Robin picked up a photo lying on the desk.
‘Is this what you wanted to show me?’
‘No, but you should see it anyway,’ said Strike. ‘That’s Rupert Fleetwood.’
While Robin was examining Rupert Fleetwood’s round face and broad shoulders, and his waiter’s uniform of burgundy bow tie and waistcoat, Strike said,
‘I called Shanker last night, to see if he’s heard of a big-time coke dealer who might go by the name of “Dredge”.’
Shanker, as Robin knew, was the name of a career criminal Strike had known since the age of seventeen. She had a fondness for him Strike felt was at least partially ill-advised.
‘And?’ asked Robin.
‘He knew who I was talking about. Fleetwood’s idiot housemate definitely tangled with the wrong bloke. I’ve asked Shanker to have a sniff around for me, find out whether this Dredge might’ve bumped off any ex-public schoolboys lately. Usual rates,’ Strike added.
Friends though they were, Shanker wasn’t a man who performed services for free.
‘Well, that’s good,’ said Robin. ‘I read your email about Rupert’s aunt, by the way.

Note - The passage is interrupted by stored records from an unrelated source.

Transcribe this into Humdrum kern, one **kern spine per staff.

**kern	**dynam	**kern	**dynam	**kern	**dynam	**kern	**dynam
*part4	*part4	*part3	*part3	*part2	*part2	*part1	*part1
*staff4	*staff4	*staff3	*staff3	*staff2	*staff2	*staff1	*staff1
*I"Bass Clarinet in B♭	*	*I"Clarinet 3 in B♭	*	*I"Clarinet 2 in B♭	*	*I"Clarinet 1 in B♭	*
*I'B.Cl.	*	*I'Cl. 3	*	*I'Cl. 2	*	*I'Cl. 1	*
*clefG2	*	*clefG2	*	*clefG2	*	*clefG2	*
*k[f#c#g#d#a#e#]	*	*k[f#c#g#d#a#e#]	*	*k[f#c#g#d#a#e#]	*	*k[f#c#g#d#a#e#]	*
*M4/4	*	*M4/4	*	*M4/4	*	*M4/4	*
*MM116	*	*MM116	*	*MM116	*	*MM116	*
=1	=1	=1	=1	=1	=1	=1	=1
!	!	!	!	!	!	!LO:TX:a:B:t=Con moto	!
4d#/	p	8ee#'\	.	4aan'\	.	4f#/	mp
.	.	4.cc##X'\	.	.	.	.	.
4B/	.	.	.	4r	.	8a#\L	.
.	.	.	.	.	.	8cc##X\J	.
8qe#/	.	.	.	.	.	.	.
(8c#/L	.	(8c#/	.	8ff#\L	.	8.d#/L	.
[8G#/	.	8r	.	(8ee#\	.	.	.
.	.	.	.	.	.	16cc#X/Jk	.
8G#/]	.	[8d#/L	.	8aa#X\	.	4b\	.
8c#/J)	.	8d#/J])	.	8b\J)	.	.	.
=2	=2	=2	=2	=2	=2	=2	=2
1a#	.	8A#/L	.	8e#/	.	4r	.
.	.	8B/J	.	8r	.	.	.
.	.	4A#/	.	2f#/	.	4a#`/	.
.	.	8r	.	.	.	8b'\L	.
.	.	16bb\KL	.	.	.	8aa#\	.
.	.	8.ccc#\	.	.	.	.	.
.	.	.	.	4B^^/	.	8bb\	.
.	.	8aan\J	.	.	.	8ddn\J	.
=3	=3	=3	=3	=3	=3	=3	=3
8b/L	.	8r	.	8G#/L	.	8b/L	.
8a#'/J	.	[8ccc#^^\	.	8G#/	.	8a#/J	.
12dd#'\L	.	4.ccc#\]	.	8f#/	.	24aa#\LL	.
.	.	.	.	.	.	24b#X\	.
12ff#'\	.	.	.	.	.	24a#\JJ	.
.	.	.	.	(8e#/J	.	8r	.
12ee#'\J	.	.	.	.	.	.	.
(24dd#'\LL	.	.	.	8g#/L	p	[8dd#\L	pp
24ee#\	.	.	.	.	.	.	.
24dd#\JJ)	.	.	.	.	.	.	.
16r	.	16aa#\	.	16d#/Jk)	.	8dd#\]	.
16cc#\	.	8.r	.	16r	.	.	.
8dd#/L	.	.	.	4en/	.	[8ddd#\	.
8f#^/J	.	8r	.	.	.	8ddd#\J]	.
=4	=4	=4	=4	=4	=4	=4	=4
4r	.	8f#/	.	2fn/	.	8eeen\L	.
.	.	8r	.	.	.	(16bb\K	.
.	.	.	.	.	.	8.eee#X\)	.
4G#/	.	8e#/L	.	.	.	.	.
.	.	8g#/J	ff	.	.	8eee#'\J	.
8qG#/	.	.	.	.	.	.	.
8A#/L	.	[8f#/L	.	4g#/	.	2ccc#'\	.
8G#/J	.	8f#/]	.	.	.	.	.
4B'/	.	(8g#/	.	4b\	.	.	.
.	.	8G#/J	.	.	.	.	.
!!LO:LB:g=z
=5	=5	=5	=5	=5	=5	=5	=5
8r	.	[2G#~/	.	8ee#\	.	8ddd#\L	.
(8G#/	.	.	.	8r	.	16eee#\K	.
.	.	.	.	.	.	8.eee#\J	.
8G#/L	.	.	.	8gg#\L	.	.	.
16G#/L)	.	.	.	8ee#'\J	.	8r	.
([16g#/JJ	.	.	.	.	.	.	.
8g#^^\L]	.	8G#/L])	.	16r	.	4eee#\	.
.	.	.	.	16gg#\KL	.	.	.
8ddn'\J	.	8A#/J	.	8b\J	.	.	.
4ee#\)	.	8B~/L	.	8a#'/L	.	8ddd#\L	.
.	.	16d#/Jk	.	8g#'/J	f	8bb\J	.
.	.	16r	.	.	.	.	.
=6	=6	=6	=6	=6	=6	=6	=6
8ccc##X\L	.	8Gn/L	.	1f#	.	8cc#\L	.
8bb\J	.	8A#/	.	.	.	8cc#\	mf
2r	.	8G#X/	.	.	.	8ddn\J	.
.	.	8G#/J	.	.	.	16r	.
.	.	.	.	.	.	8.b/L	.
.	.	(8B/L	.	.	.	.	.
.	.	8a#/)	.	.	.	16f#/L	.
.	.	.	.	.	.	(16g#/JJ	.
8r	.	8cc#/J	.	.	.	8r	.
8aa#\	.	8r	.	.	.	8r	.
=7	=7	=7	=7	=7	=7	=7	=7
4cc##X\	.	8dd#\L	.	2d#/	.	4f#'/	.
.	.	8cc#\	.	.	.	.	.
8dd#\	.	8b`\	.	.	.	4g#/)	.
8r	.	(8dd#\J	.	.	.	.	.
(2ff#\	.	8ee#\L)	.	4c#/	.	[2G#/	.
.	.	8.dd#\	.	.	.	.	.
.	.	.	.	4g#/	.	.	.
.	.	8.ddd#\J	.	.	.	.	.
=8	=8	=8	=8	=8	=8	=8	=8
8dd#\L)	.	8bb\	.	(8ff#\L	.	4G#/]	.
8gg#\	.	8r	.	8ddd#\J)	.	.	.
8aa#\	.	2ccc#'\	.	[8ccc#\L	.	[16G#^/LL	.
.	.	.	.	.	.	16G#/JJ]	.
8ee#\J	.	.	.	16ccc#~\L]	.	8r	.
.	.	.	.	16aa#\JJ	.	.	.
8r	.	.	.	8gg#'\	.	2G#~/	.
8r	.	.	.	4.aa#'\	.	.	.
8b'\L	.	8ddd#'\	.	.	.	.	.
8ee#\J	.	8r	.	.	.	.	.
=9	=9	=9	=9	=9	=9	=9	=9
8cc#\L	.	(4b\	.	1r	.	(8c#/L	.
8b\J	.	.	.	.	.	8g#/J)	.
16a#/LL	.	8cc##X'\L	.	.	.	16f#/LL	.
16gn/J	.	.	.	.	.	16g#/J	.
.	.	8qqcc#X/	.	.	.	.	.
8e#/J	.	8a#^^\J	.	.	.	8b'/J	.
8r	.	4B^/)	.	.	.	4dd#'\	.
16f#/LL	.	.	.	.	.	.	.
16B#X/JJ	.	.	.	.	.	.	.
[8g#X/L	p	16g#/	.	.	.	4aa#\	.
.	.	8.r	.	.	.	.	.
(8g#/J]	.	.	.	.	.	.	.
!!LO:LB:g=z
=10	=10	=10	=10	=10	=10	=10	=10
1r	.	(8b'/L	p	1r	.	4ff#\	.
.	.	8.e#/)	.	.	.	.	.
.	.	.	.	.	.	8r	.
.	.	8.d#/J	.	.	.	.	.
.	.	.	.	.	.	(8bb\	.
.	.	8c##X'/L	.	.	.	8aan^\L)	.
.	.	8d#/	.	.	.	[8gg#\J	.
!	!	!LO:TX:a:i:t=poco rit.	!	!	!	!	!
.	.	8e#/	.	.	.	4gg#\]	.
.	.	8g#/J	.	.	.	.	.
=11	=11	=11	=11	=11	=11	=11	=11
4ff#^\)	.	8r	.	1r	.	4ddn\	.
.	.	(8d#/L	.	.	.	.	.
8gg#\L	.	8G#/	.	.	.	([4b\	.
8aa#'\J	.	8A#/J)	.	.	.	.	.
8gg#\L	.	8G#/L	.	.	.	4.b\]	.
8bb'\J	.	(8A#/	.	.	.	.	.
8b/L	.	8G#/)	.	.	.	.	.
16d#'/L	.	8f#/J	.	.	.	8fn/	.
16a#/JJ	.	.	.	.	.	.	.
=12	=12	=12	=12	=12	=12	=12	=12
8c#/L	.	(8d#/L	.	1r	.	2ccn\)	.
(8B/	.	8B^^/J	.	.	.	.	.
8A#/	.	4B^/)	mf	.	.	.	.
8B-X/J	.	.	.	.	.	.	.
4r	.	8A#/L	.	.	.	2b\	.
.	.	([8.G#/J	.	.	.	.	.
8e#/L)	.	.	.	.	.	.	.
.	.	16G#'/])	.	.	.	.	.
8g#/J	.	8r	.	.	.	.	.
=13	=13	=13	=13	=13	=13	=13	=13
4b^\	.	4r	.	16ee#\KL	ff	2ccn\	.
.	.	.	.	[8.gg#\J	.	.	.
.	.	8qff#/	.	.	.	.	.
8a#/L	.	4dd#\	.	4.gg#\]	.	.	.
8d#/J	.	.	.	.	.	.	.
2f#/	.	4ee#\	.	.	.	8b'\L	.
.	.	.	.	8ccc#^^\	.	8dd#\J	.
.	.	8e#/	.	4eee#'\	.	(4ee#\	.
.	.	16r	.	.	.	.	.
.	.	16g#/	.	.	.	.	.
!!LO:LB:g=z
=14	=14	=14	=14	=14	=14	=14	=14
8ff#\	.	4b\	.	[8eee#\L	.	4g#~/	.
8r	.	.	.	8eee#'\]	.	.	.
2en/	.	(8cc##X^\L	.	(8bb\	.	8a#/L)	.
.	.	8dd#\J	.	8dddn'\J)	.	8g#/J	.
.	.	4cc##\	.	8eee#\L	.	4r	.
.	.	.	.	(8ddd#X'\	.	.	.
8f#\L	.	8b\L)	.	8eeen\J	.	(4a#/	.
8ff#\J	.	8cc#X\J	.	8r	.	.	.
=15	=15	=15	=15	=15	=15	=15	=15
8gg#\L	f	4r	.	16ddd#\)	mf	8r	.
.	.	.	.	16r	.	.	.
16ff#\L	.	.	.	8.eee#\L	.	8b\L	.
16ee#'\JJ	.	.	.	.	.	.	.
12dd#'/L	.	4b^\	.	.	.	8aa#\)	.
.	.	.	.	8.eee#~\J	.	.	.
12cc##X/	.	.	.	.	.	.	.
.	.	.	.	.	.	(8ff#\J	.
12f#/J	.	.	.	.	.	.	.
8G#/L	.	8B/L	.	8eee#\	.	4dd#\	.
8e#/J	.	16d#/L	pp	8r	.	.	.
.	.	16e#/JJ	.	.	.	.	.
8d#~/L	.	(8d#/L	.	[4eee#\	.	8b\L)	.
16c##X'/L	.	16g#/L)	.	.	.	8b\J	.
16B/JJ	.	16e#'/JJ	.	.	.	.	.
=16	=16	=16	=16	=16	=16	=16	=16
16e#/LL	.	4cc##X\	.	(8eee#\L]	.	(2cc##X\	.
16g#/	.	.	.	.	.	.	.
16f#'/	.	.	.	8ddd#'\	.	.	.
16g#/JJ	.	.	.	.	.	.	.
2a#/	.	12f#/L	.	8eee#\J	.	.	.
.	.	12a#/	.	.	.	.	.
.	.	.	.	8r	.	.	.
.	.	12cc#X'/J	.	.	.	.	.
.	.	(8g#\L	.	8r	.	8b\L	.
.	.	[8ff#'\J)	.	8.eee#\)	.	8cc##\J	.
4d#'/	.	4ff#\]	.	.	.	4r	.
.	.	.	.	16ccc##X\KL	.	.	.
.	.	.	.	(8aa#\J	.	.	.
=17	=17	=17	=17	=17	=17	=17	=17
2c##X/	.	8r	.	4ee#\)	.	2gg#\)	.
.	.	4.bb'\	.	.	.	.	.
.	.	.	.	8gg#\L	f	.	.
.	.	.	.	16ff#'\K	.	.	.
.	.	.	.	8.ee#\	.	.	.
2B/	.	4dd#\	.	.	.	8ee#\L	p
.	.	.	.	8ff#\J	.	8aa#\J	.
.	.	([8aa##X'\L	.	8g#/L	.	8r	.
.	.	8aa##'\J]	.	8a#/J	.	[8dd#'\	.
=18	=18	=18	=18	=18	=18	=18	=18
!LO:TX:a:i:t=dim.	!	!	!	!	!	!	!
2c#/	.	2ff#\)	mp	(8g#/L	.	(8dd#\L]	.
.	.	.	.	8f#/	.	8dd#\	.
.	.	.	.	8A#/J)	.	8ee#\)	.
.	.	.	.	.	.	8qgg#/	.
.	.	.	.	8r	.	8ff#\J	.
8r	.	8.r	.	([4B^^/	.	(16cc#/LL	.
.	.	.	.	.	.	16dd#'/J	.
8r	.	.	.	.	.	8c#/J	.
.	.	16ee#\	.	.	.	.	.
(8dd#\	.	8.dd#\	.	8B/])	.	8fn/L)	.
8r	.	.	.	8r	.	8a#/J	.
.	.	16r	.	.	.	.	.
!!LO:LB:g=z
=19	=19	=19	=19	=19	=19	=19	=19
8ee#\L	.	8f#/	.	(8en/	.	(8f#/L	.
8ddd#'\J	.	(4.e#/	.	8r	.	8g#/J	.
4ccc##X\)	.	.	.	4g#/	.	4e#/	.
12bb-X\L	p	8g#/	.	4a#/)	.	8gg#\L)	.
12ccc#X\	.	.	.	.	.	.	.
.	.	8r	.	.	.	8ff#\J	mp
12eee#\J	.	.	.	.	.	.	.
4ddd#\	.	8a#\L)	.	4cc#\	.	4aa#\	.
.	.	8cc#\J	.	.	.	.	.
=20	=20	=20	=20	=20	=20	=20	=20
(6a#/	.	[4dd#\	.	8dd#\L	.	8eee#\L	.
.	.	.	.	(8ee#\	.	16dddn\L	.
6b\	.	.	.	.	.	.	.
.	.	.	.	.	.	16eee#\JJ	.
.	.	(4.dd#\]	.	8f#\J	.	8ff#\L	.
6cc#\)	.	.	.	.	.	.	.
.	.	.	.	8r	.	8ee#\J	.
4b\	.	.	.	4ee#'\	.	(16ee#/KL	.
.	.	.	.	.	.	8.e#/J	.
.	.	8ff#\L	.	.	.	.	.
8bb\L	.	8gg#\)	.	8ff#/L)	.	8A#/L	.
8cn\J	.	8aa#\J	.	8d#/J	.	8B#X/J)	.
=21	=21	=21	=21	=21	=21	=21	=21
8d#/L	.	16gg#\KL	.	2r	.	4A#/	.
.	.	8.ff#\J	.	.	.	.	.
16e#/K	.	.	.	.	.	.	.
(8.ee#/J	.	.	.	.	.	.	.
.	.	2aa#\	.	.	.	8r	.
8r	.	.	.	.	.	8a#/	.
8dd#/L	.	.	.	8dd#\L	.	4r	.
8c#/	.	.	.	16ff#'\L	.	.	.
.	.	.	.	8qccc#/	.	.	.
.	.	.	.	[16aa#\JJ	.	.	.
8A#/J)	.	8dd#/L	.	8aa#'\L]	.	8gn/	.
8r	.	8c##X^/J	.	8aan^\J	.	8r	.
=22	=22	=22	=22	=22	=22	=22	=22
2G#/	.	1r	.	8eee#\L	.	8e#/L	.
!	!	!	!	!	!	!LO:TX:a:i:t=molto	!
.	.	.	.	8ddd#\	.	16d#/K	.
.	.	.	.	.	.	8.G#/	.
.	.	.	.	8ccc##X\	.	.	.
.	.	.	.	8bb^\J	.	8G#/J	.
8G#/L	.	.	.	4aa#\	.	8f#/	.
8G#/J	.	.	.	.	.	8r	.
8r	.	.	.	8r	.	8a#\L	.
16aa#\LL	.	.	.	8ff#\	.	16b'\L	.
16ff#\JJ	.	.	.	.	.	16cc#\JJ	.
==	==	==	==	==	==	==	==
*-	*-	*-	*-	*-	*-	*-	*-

She doesn’t sound exactly cosy.’
‘Old-school dragon,’ said Strike. ‘Zero affection or concern. Mind you, we don’t know the backstory. Maybe he robbed her blind before leaving Switzerland for England.’
‘But she said he’s in New York?’
‘Yeah, but refused to tell me whether she’s heard from him since the twenty-fifth of May. Must admit, I can’t help wondering how hard the police would look for a man whose next of kin insist he’s not missing. Decima isn’t married to him and they weren’t living together, so she hasn’t got much standing in terms of triggering a search.’
‘I had a look through all the news coverage of the murder, while I was off,’ said Robin. ‘People talking about the masonic legend of Hiram Abiff. Had you ever heard of him?’
‘Oh yeah,’ said Strike. ‘Most skilful artificer of Solomon’s temple,murdered for refusing to divulge the Master Mason’s secrets.I will keep a worthy brother Master Mason’s secrets inviolable, when communicated to and received by me as such, murder and treason excepted,’ he intoned.